As most of my readers know, this is our first issue in the new era of Weyburn This Week. I hope you enjoy the fresh, new look and embrace the same changes that I will be.

As most of my readers know, this is our first issue in the new era of Weyburn This Week. I hope you enjoy the fresh, new look and embrace the same changes that I will be.
This seems like a perfect time to share parts of an article by Vishnu entitled, “6 Life Lessons on Embracing Change and Impermanence.” I can certainly relate to many of the points made. Enjoy and remember, I love to hear your feedback!
“Life is change. Growth is optional. Choose wisely.” - Karen Kaiser Clark
Life can be a persistent teacher. When we fail to learn life’s lessons the first time around, life has a way of repeating them to foster understanding.
Over the last few years, my life was shaken up by dramatic circumstances. I resisted the impermanence of these events in my life and struggled with embracing change.

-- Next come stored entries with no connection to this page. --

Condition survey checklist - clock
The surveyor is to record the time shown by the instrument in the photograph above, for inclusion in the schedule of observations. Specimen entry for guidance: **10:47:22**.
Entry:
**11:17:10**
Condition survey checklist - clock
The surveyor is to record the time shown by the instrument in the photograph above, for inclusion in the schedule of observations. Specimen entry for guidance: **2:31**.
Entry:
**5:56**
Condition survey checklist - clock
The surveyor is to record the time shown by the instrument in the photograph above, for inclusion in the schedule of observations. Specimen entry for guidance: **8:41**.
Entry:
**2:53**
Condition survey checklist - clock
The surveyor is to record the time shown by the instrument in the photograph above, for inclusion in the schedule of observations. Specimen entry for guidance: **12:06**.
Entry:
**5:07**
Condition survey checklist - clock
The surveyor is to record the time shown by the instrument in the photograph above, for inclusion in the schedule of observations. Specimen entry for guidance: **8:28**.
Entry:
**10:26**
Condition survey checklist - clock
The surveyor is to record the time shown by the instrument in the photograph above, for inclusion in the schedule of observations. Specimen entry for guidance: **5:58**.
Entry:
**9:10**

When I resisted the lessons that change brought, a roller coaster of changes continued to materialize.
Here are six lessons life has taught me on embracing change:
1. Reduce Expectations
In each of my life’s circumstances, I had high expectations for my family, my business, and my marriage. I had expected each to remain constant and to last forever. But I’ve learned that nothing lasts forever. Nothing.

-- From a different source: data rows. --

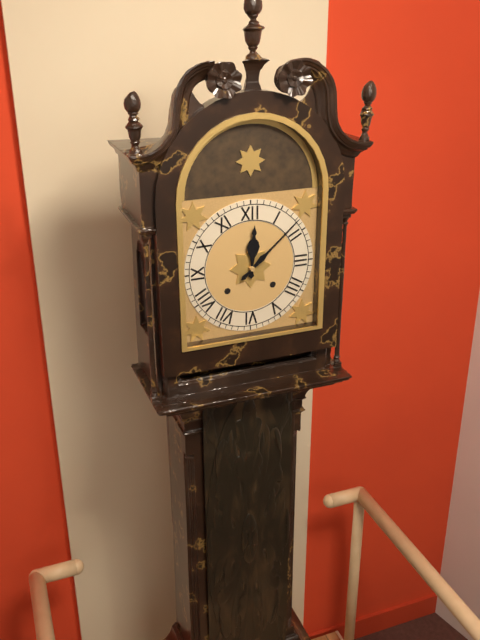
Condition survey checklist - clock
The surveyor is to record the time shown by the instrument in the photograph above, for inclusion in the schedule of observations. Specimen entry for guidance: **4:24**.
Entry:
**12:08**
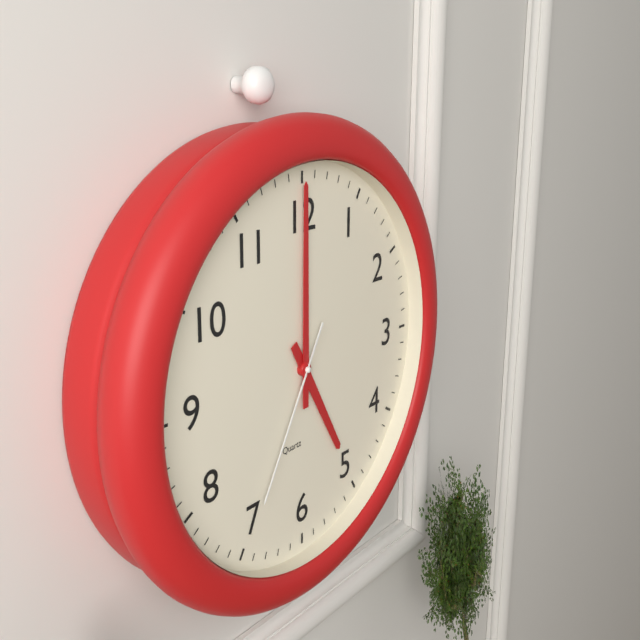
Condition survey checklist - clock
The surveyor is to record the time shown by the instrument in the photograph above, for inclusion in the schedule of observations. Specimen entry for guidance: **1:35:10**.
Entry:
**5:00:35**
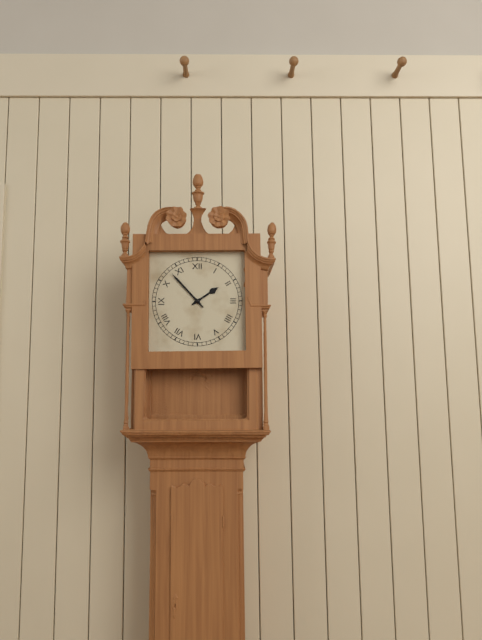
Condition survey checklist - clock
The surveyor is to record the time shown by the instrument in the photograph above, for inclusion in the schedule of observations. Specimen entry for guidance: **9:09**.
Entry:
**1:53**
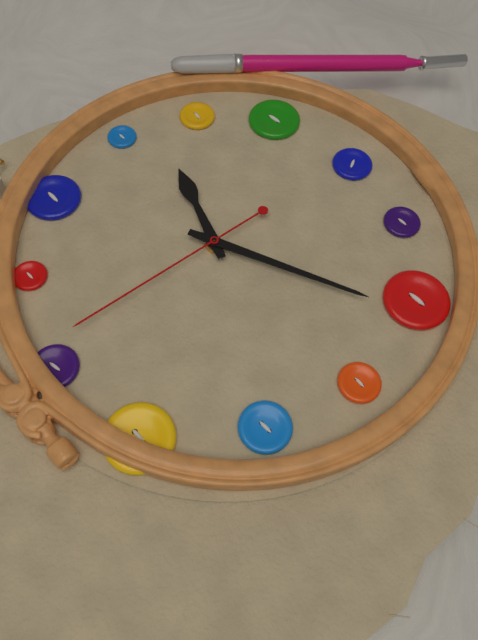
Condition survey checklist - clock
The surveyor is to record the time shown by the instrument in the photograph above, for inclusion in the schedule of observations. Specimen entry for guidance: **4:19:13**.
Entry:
**3:41:01**
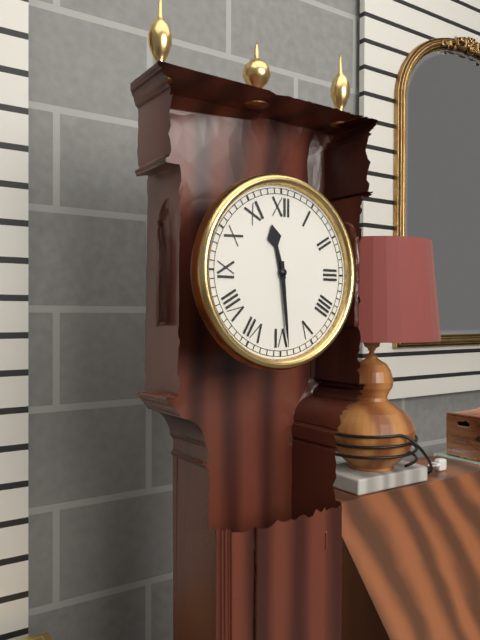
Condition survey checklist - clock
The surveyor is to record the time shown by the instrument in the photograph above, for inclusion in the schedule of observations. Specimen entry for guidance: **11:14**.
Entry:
**11:29**
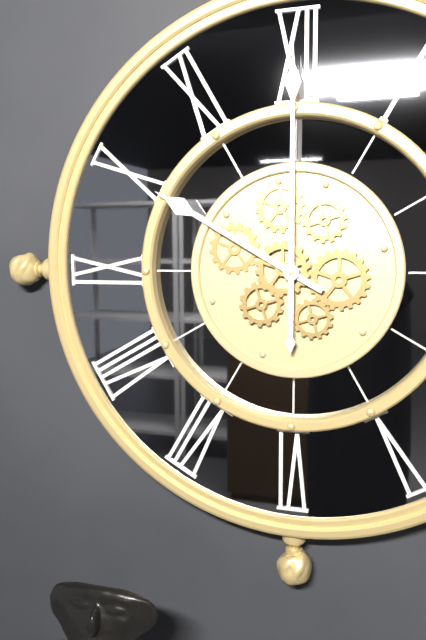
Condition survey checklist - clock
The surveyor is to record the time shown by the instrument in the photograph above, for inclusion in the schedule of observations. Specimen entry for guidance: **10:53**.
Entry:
**10:00**
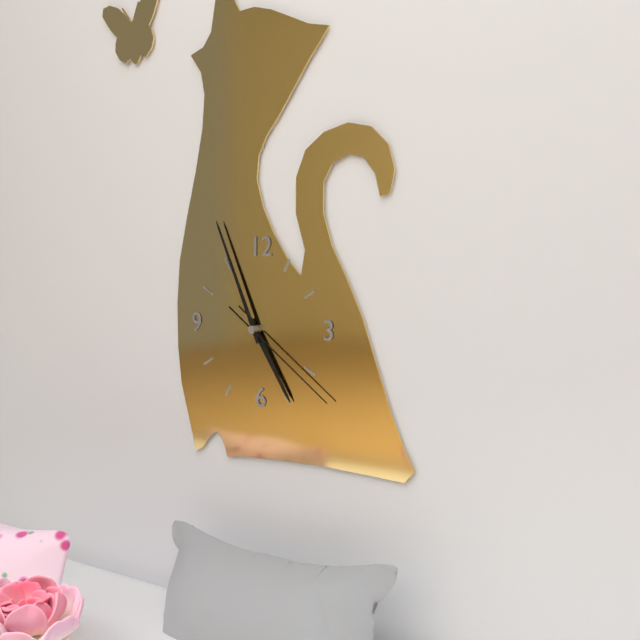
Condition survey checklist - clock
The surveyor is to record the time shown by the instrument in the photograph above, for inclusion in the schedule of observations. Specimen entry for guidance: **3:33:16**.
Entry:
**4:56:21**
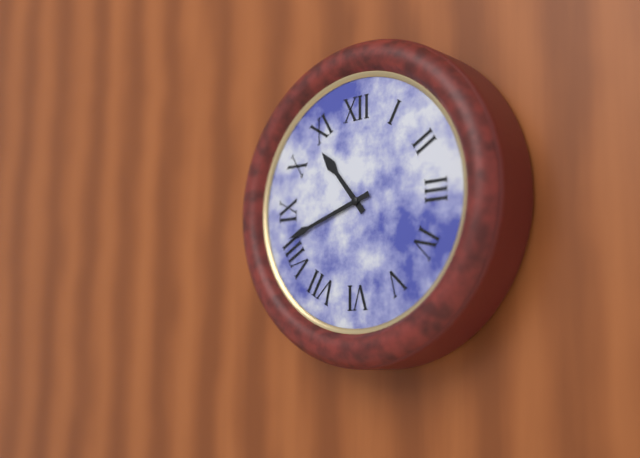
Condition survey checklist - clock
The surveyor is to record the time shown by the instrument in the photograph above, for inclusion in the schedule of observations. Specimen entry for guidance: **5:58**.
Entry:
**10:42**
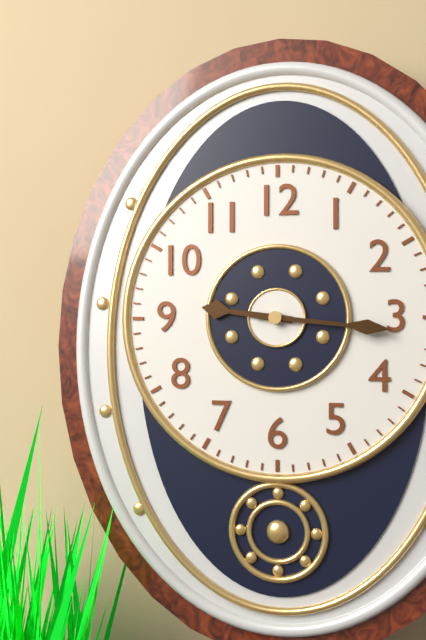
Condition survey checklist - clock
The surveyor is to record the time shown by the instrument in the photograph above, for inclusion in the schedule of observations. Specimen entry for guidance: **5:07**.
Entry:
**9:16**
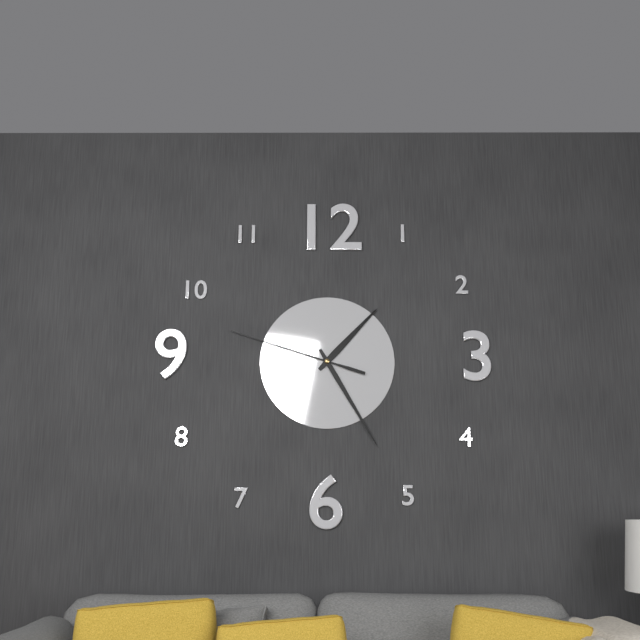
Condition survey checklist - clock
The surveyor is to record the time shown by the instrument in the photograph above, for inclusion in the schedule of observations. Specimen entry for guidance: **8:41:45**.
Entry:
**1:25:48**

You can have reasonable expectations of how you’d like something to turn out, but you can’t marry yourself to that result. Reducing or having no expectations about a relationship, a business, or a situation can help you accept whatever may come from it.

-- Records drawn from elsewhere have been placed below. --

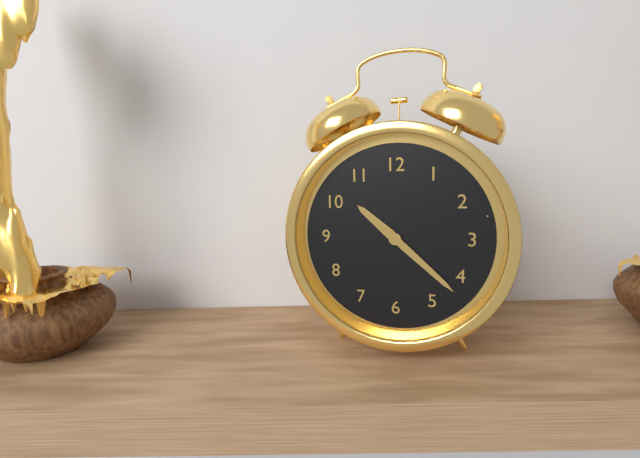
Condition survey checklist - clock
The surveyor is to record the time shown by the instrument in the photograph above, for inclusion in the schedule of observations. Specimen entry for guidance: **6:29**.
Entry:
**10:22**
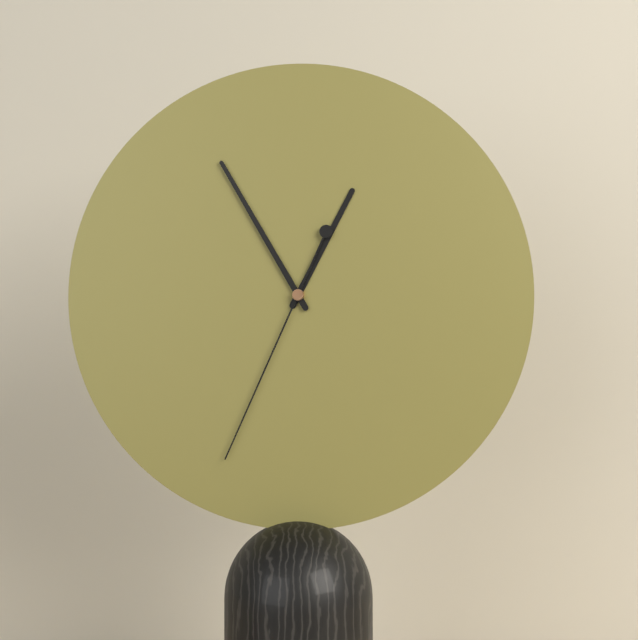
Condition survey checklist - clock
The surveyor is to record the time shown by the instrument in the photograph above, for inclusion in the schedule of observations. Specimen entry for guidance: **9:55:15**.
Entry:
**12:55:34**
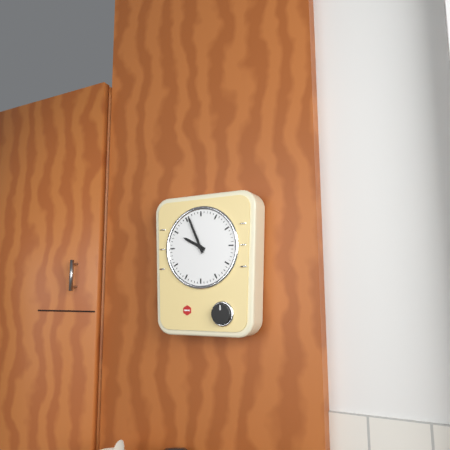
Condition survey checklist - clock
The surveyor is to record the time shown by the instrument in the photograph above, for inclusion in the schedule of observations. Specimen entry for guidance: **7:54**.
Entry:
**9:56**
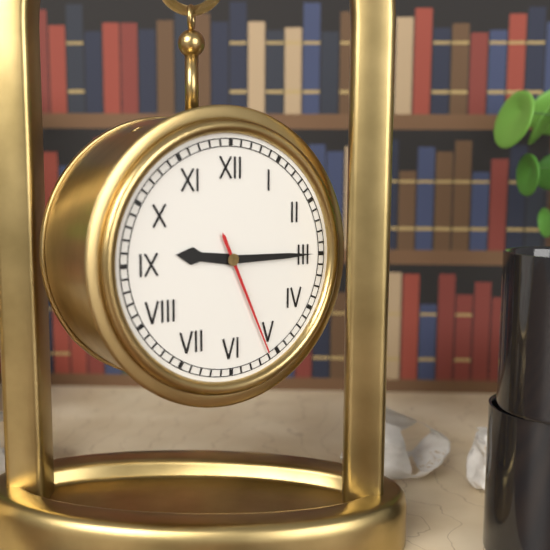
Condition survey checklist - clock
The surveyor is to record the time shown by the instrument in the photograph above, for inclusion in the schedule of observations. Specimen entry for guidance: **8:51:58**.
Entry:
**9:15:26**
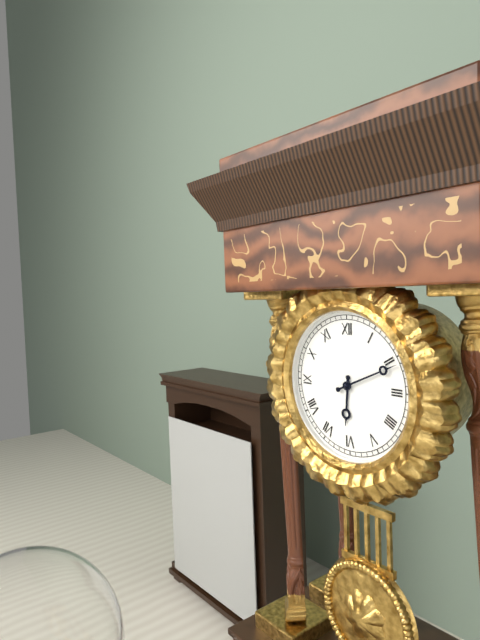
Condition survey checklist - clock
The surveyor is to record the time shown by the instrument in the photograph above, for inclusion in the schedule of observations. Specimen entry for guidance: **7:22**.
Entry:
**6:11**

When you set reasonable expectations, and don’t expect or demand a particular outcome, you’re better able to manage any changes that do come your way. Unreasonable expectations of life, however, will likely be met with loss, disappointment, and pain.
2. Acknowledge Change.
For the longest time, I refused to believe that change was in the realm of possibility in a situation. I’ve since learned that change can happen quickly and at any point.
Be aware that change can happen in your life. This means understanding that things can and will be different from how they are now. Acknowledging change is allowing it to happen when it unfolds instead of approaching change from a place of denial and resistance.
3. Accept Change.
I desperately tried to prevent and stop change from happening in my business and marriage by trying to forge ahead even in futile situations.
Instead of resisting, allow change to unfold and try to understand what’s transforming and why.
Circumstances will not turn out the way you want them to, and it’s perfectly all right. Embracing the situation can help you deal with the change effectively, make the necessary shifts in your life to embrace the change, and help you move forward after the event.
4. Learn From Experience.
If you accept and embrace change, you will start looking for and finding lessons in it.
When dramatic changes were happening in my life, I refused to acknowledge them at first, so change left me distraught and without meaning. Once I reflected back and finally accepted the changes, the lessons I started absorbing were profound.
Change becomes your greatest teacher, but only if you give yourself permission to learn from it.
5. Recognize You’re Growing Stronger.
When you accept, embrace, and learn from change, you inevitably grow stronger. The ability to continuously accept change allows you to become as solid as a rock in the midst of violent storms all around you—even if you feel afraid.
6. Embrace the Wisdom.
The more I permitted change and impermanence in my life, the more I grew as a person. Embracing change has brought newfound strength into my life and surprisingly, more inner peace.
When you proactively embrace change and learn to accept it as a part of life, you are filled with more calmness, peace, and courage. When life fails to shake you up with its twists and turns, you realize that changes can’t break you.
You’ve reached a level of understanding in life that some might even call wisdom.
While by no means have I reached that place called wisdom, I’m working through my aversions to change. I now openly welcome and embrace it.
When we can accept change, learn from it, and become all the better for experiencing it, change is no longer our enemy. It becomes our teacher.